Duvarları yıkıp köprüler inşa ediyoruz
Duvar ördüğümüzde, duygusal olarak bir çatışmadan uzaklaşıyoruz. Bazen bunu isteyerek yapıyoruz, bazen de farkında olmadan yapıyoruz. Taş duvarcılık birçok şekilde olabilir. Bazen bu fizikseldir; uzaklaşmak ya da birinden kaçmak gibi. Bazen bu birine “sessiz muamele” yapmaktır. Bazen de konuyu değiştirerek ya da durumu küçümseyerek sözcüklerle duvar örüyoruz.
Her ne kadar bazı kişiler kontrolü ele geçirmek veya zarar vermek amacıyla kasıtlı olarak duvar örse de, bu davranış genellikle kasıtsızdır. Bunun nedeni, bireyin duygularıyla baş etme veya etkili bir şekilde iletişim kurma kapasitesinden yoksun olduğu bir duruma verilen doğal bir tepki olmasıdır. Duvar örmek, kaygı, depresyon, travma geçmişi veya çatışmalardan kaçınan bir kişiliğe sahip kişiler için özellikle yaygın bir başa çıkma mekanizmasıdır.

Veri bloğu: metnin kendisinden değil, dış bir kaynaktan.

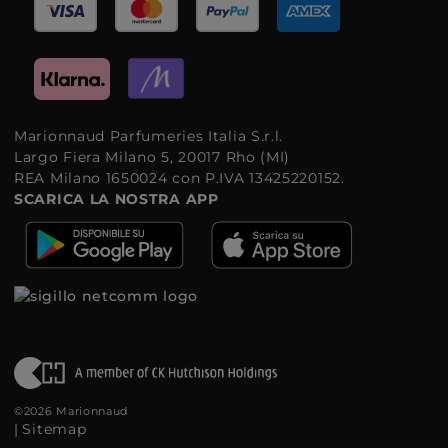
Marionnaud Parfumeries Italia S.r.l.
Largo Fiera Milano 5, 20017 Rho (MI)
REA Milano 1650024 con P.IVA 13425220152.
SCARICA LA NOSTRA APP
©2026 Marionnaud
|
Sitemap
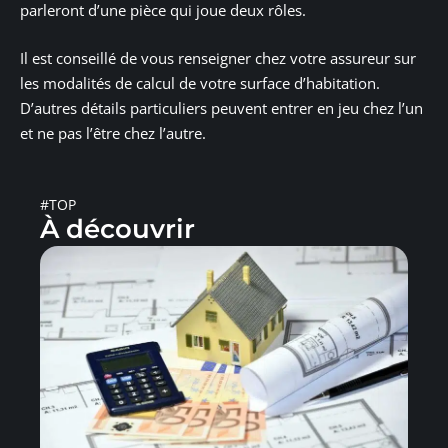
parleront d’une pièce qui joue deux rôles.
Il est conseillé de vous renseigner chez votre assureur sur
les modalités de calcul de votre surface d’habitation.
D’autres détails particuliers peuvent entrer en jeu chez l’un
et ne pas l’être chez l’autre.
#TOP
À découvrir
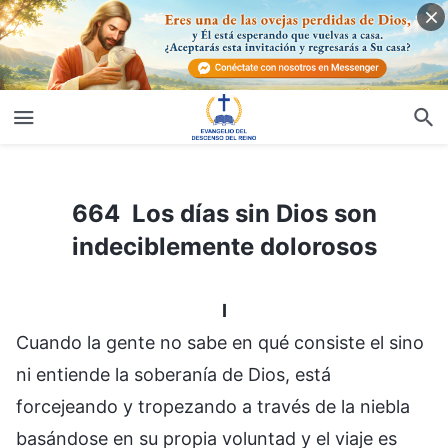
664 Los días sin Dios son indeciblemente dolorosos
664 Los días sin Dios son
indeciblemente dolorosos
I
Cuando la gente no sabe en qué consiste el sino
ni entiende la soberanía de Dios, está
forcejeando y tropezando a través de la niebla
basándose en su propia voluntad y el viaje es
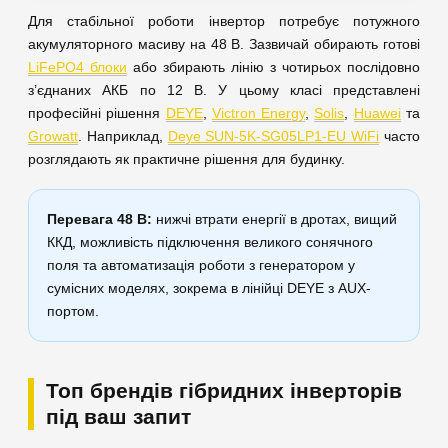
Для стабільної роботи інвертор потребує потужного
акумуляторного масиву на 48 В. Зазвичай обирають готові
LiFePO4 блоки
або збирають лінію з чотирьох послідовно
з’єднаних АКБ по 12 В. У цьому класі представлені
професійні рішення
DEYE
,
Victron Energy
,
Solis
,
Huawei
та
Growatt
. Наприклад,
Deye SUN-5K-SG05LP1-EU WiFi
часто
розглядають як практичне рішення для будинку.
Перевага 48 В:
нижчі втрати енергії в дротах, вищий
ККД, можливість підключення великого сонячного
поля та автоматизація роботи з генератором у
сумісних моделях, зокрема в лінійці DEYE з AUX-
портом.
Топ брендів гібридних інверторів
під ваш запит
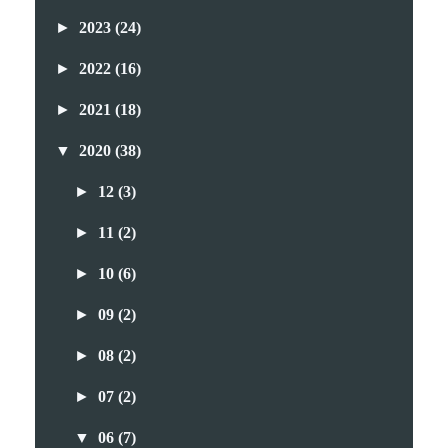
►
2023
(24)
►
2022
(16)
►
2021
(18)
▼
2020
(38)
►
12
(3)
►
11
(2)
►
10
(6)
►
09
(2)
►
08
(2)
►
07
(2)
▼
06
(7)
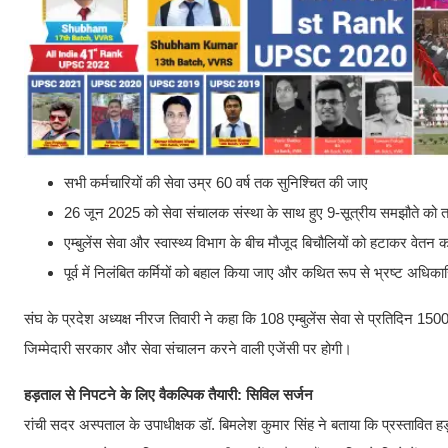
सभी कर्मचारियों की सेवा उम्र 60 वर्ष तक सुनिश्चित की जाए
26 जून 2025 को सेवा संचालक संस्था के साथ हुए 9-सूत्रीय समझौते को त
एम्बुलेंस सेवा और स्वास्थ्य विभाग के बीच मौजूद बिचौलियों को हटाकर वेतन
पूर्व में निलंबित कर्मियों को बहाल किया जाए और कथित रूप से भ्रष्ट अधिका
संघ के प्रदेश अध्यक्ष नीरज तिवारी ने कहा कि 108 एम्बुलेंस सेवा से प्रतिदिन 
जिम्मेदारी सरकार और सेवा संचालन करने वाली एजेंसी पर होगी।
हड़ताल से निपटने के लिए वैकल्पिक तैयारी: सिविल सर्जन
रांची सदर अस्पताल के उपाधीक्षक डॉ. बिमलेश कुमार सिंह ने बताया कि प्रस्तावित हड़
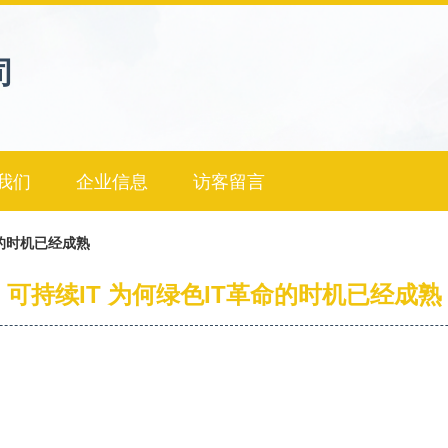
司
我们
企业信息
访客留言
命的时机已经成熟
可持续IT 为何绿色IT革命的时机已经成熟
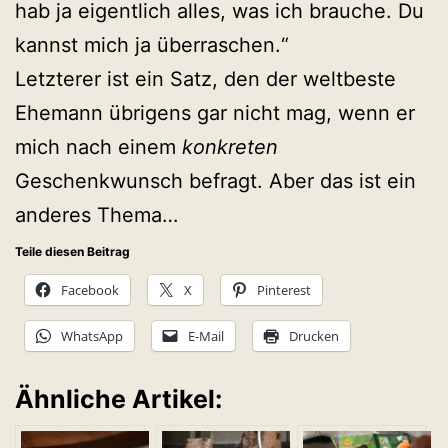
hab ja eigentlich alles, was ich brauche. Du
kannst mich ja überraschen.“
Letzterer ist ein Satz, den der weltbeste
Ehemann übrigens gar nicht mag, wenn er
mich nach einem
konkreten
Geschenkwunsch befragt. Aber das ist ein
anderes Thema…
Teile diesen Beitrag
Facebook
X
Pinterest
WhatsApp
E-Mail
Drucken
Ähnliche Artikel:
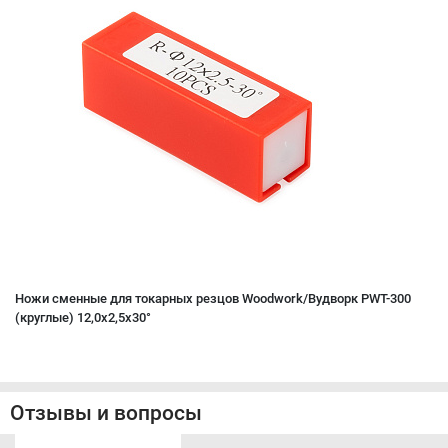
Ножи сменные для токарных резцов Woodwork/Вудворк PWT-300
(круглые) 12,0x2,5x30°
Отзывы и вопросы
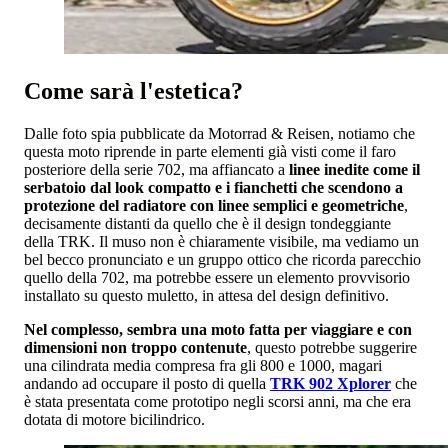
Come sarà l'estetica?
Dalle foto spia pubblicate da Motorrad & Reisen, notiamo che
questa moto riprende in parte elementi già visti come il faro
posteriore della serie 702, ma affiancato a
linee inedite come il
serbatoio dal look compatto e i fianchetti che scendono a
protezione del radiatore con linee semplici e geometriche
,
decisamente distanti da quello che è il design tondeggiante
della TRK. Il muso non è chiaramente visibile, ma vediamo un
bel becco pronunciato e un gruppo ottico che ricorda parecchio
quello della 702, ma potrebbe essere un elemento provvisorio
installato su questo muletto, in attesa del design definitivo.
Nel complesso, sembra una moto fatta per viaggiare e con
dimensioni non troppo contenute
, questo potrebbe suggerire
una cilindrata media compresa fra gli 800 e 1000, magari
andando ad occupare il posto di quella
TRK 902 Xplorer
che
è stata presentata come prototipo negli scorsi anni, ma che era
dotata di motore bicilindrico.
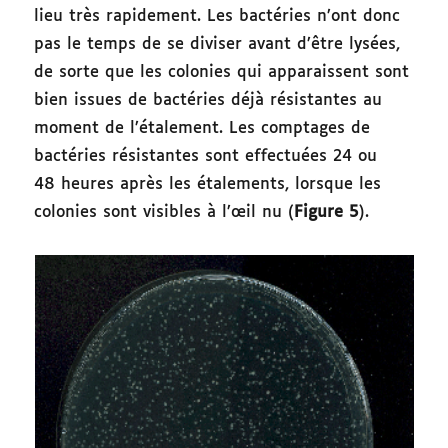
lieu très rapidement. Les bactéries n’ont donc
pas le temps de se diviser avant d’être lysées,
de sorte que les colonies qui apparaissent sont
bien issues de bactéries déjà résistantes au
moment de l’étalement. Les comptages de
bactéries résistantes sont effectuées 24 ou
48 heures après les étalements, lorsque les
colonies sont visibles à l’œil nu (
Figure 5
).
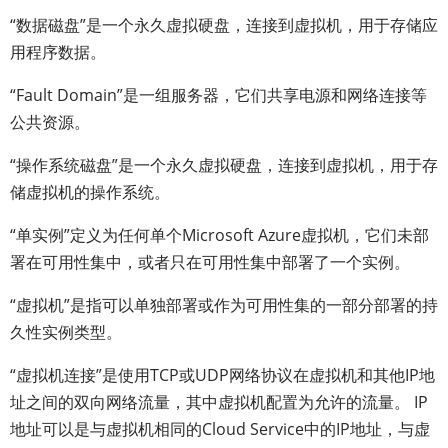
“数据磁盘”是一个永久虚拟硬盘，连接到虚拟机，用于存储应
用程序数据。
“Fault Domain”是一组服务器，它们共享电源和网络连接等
公共资源。
“操作系统磁盘”是一个永久虚拟硬盘，连接到虚拟机，用于存
储虚拟机的操作系统。
“单实例”定义为任何单个Microsoft Azure虚拟机，它们未部
署在可用性集中，或者只在可用性集中部署了一个实例。
“虚拟机”是指可以单独部署或作为可用性集的一部分部署的持
久性实例类型。
“虚拟机连接”是使用TCP或UDP网络协议在虚拟机和其他IP地
址之间的双向网络流量，其中虚拟机配置为允许的流量。 IP
地址可以是与虚拟机相同的Cloud Service中的IP地址，与虚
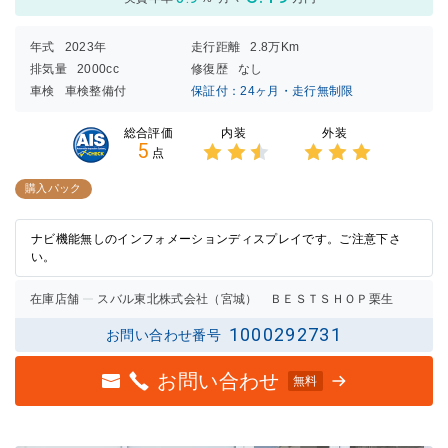
年式
2023年
走行距離
2.8万Km
排気量
2000cc
修復歴
なし
車検
車検整備付
保証付：24ヶ月・走行無制限
内装
外装
総合評価
5
点
3点中
3点中
2.5点
3点の
購入パック
の評価
評価
ナビ機能無しのインフォメーションディスプレイです。ご注意下さ
い。
在庫店舗
スバル東北株式会社（宮城） ＢＥＳＴＳＨＯＰ栗生
1000292731
お問い合わせ番号
お問い合わせ
無料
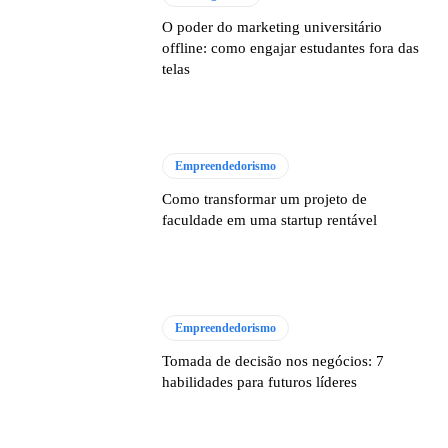
O poder do marketing universitário
offline: como engajar estudantes fora das
telas
Empreendedorismo
Como transformar um projeto de
faculdade em uma startup rentável
Empreendedorismo
Tomada de decisão nos negócios: 7
habilidades para futuros líderes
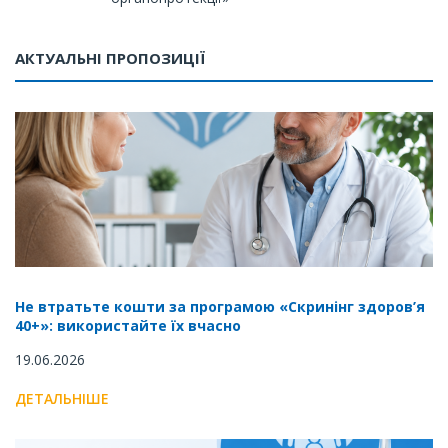
АКТУАЛЬНІ ПРОПОЗИЦІЇ
Не втратьте кошти за програмою «Скринінг здоров’я
40+»: використайте їх вчасно
19.06.2026
ДЕТАЛЬНІШЕ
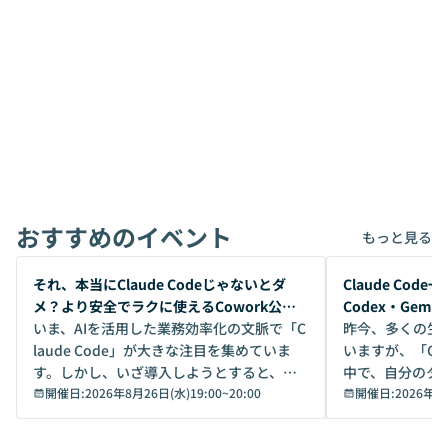
おすすめのイベント
もっと見る
開催前
開催前
それ、本当にClaude Codeじゃないとダ
Claude Co
メ？より安全でラクに使えるCowork公開
Codex・Gem
デモ
いま、AIを活用した業務効率化の文脈で「C
昨今、多くの生
laude Code」が大きな注目を集めていま
いますが、「Code
す。しかし、いざ導入しようとすると、セ
中で、自分のタ
キュリティ面の懸念や権限管理のハードル
開催日:
2026年8月26日(水)19:00
~
20:00
いいのか」を自
開催日:
2026年8
から、気軽に使えないケースも多いのでは
か？ 「なんとなく誰かが良いと言っていた
ないでしょうか。 Coworkは、非エンジニ
から」「SNS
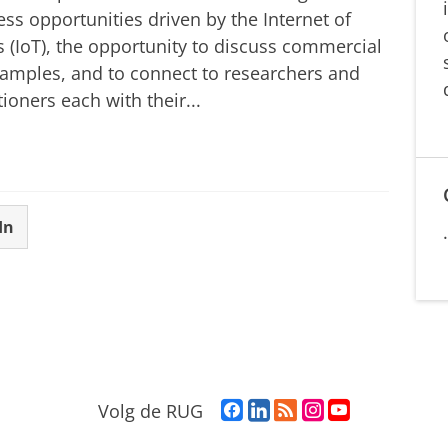
ss opportunities driven by the Internet of
 (IoT), the opportunity to discuss commercial
xamples, and to connect to researchers and
tioners each with their...
In
F
L
R
I
Y
Volg de RUG
a
i
S
n
o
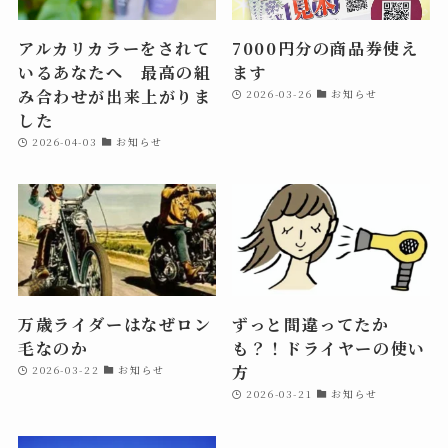
アルカリカラーをされて
7000円分の商品券使え
いるあなたへ 最高の組
ます
み合わせが出来上がりま
2026-03-26
お知らせ
した
2026-04-03
お知らせ
万歳ライダーはなぜロン
ずっと間違ってたか
毛なのか
も？！ドライヤーの使い
方
2026-03-22
お知らせ
2026-03-21
お知らせ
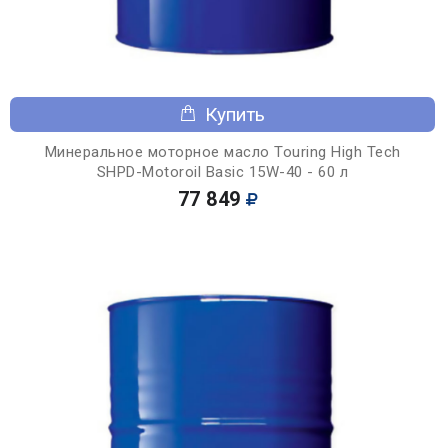
Купить
Минеральное моторное масло Touring High Tech
SHPD-Motoroil Basic 15W-40 - 60 л
77 849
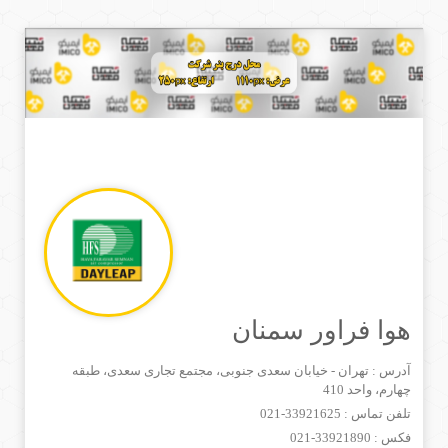
هوا فراور سمنان
آدرس : تهران - خیابان سعدی جنوبی، مجتمع تجاری سعدی، طبقه
چهارم، واحد 410
تلفن تماس :
021-33921625
فکس :
021-33921890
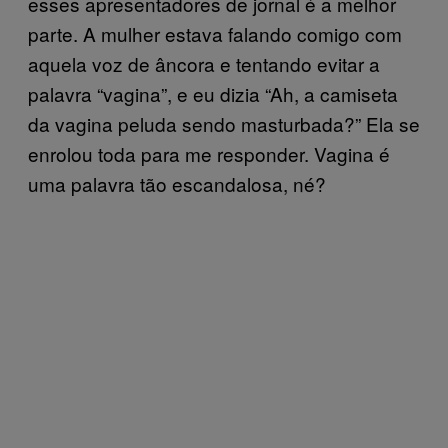
esses apresentadores de jornal é a melhor
parte. A mulher estava falando comigo com
aquela voz de âncora e tentando evitar a
palavra “vagina”, e eu dizia “Ah, a camiseta
da vagina peluda sendo masturbada?” Ela se
enrolou toda para me responder. Vagina é
uma palavra tão escandalosa, né?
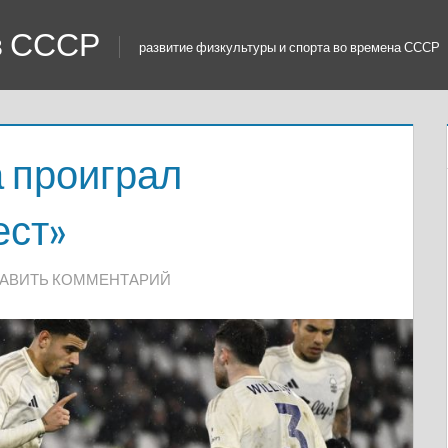
 в СССР
развитие физкультуры и спорта во времена СССР
 проиграл
ест»
АВИТЬ КОММЕНТАРИЙ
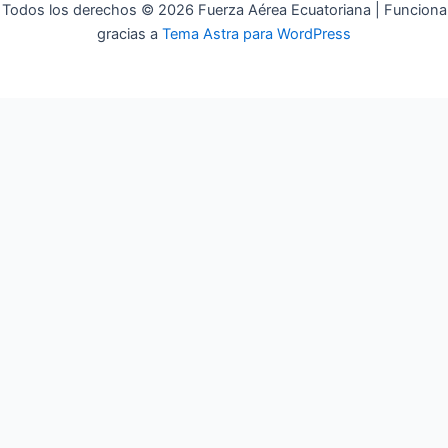
Todos los derechos © 2026 Fuerza Aérea Ecuatoriana | Funciona
gracias a
Tema Astra para WordPress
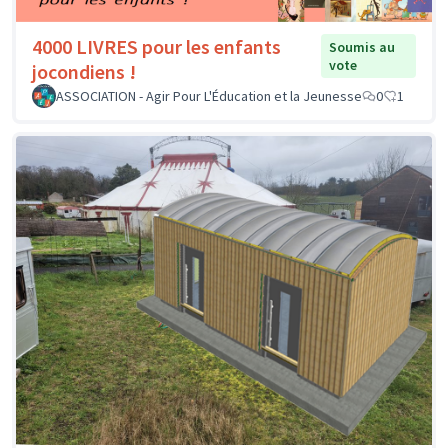
4000 LIVRES pour les enfants
Soumis au
vote
jocondiens !
ASSOCIATION - Agir Pour L'Éducation et la Jeunesse
0
1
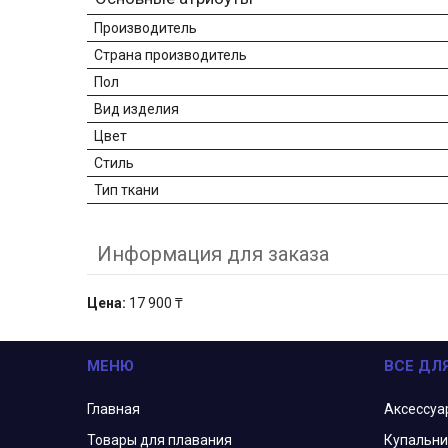
Производитель
Страна производитель
Пол
Вид изделия
Цвет
Стиль
Тип ткани
Информация для заказа
Цена:
17 900 ₸
МЕНЮ
ВСЕ ДЛ
Главная
Аксессуа
Товары для плавания
Купальни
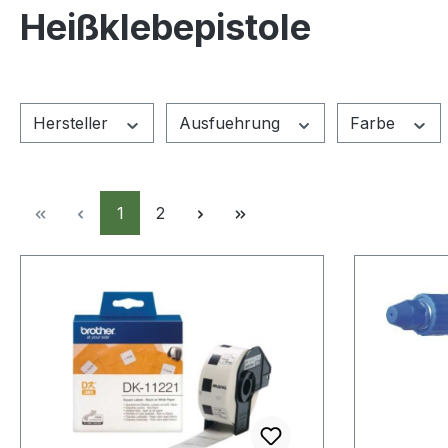
Heißklebepistole
Hersteller
Ausfuehrung
Farbe
Seite
Seite
1
2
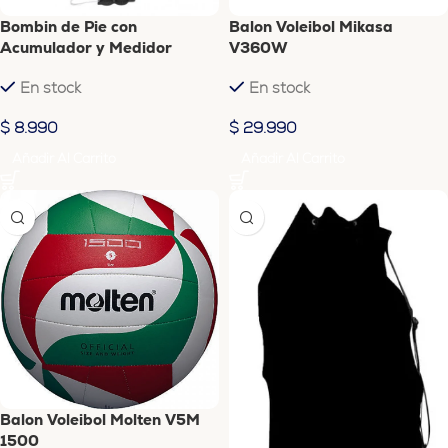
Bombin de Pie con
Balon Voleibol Mikasa
Acumulador y Medidor
V360W
Presion 100 PSI UKTime
En stock
En stock
$
8.990
$
29.990
Añadir Al Carrito
Añadir Al Carrito
Balon Voleibol Molten V5M
1500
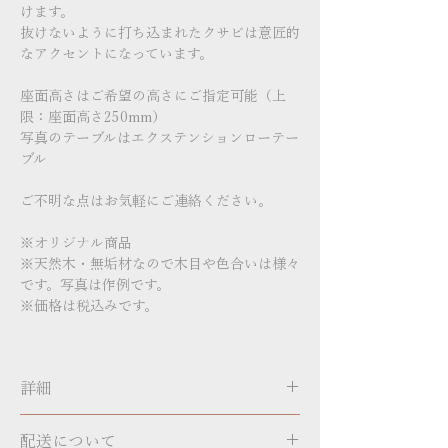
けます。
抜けないように打ち込まれたクサビは意匠的
なアクセントになっています。
座面高さはご希望の高さにご指定可能（上
限：座面高さ250mm）
写真のテーブルはエクステンションローテー
ブル
ご不明な点はお気軽にご連絡ください。
※オリジナル商品
※天然木・無垢材なので木目や色合いは様々
です。写真は作例です。
※価格は税込みです。
詳細
型番／bcc-1
配送について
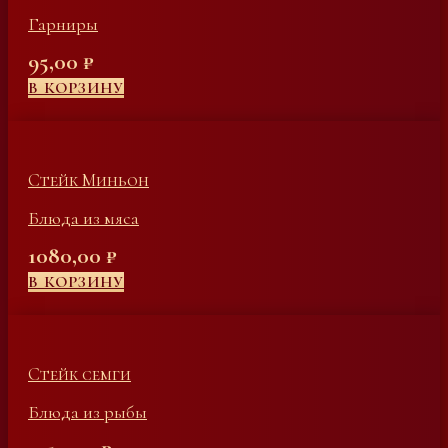
Гарниры
95,00
₽
В КОРЗИНУ
Стейк Миньон
Блюда из мяса
1080,00
₽
В КОРЗИНУ
Стейк семги
Блюда из рыбы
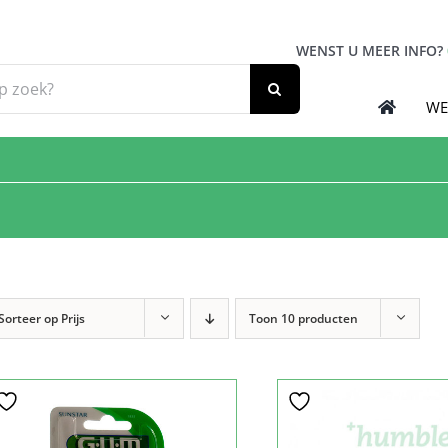
WENST U MEER INFO?
WE
Sorteer op
Prijs
Toon
10 producten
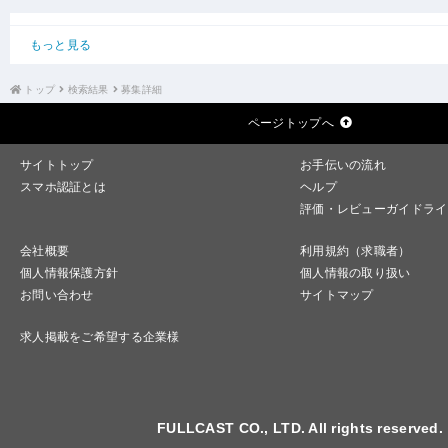
もっと見る
トップ
検索結果
募集詳細
ページトップへ
サイトトップ
お手伝いの流れ
スマホ認証とは
ヘルプ
評価・レビューガイドライ
会社概要
利用規約（求職者）
個人情報保護方針
個人情報の取り扱い
お問い合わせ
サイトマップ
求人掲載をご希望する企業様
FULLCAST CO., LTD. All rights reserved.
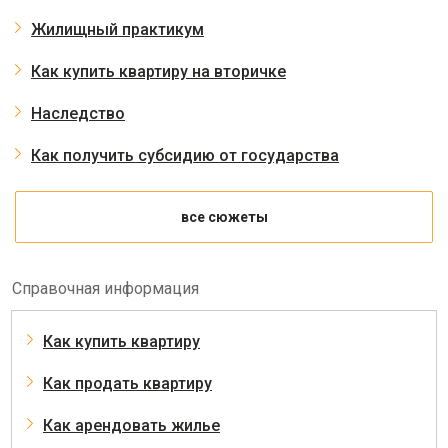
Жилищный практикум
Как купить квартиру на вторичке
Наследство
Как получить субсидию от государства
все сюжеты
Справочная информация
Как купить квартиру
Как продать квартиру
Как арендовать жилье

Hepimizin zaman zaman kullandığı anlaşılır bir savunma mekanizması olsa da, alışkanlık haline gelen duvar örmek ilişkiler için toksiktir; romantik, ailevi, arkadaş canlısı veya profesyonel. Bırakılması zor bir alışkanlık olabilir ama çabaya değer. Bunun olduğunu fark ettiğinizde ve farklı bir şekilde yanıt vermeyi öğrendiğinizde, diğer insanlarla ilişkileriniz daha kolay yönlendirilecek ve (biz karşı koyamadık) çok daha az zorlu olacaktır.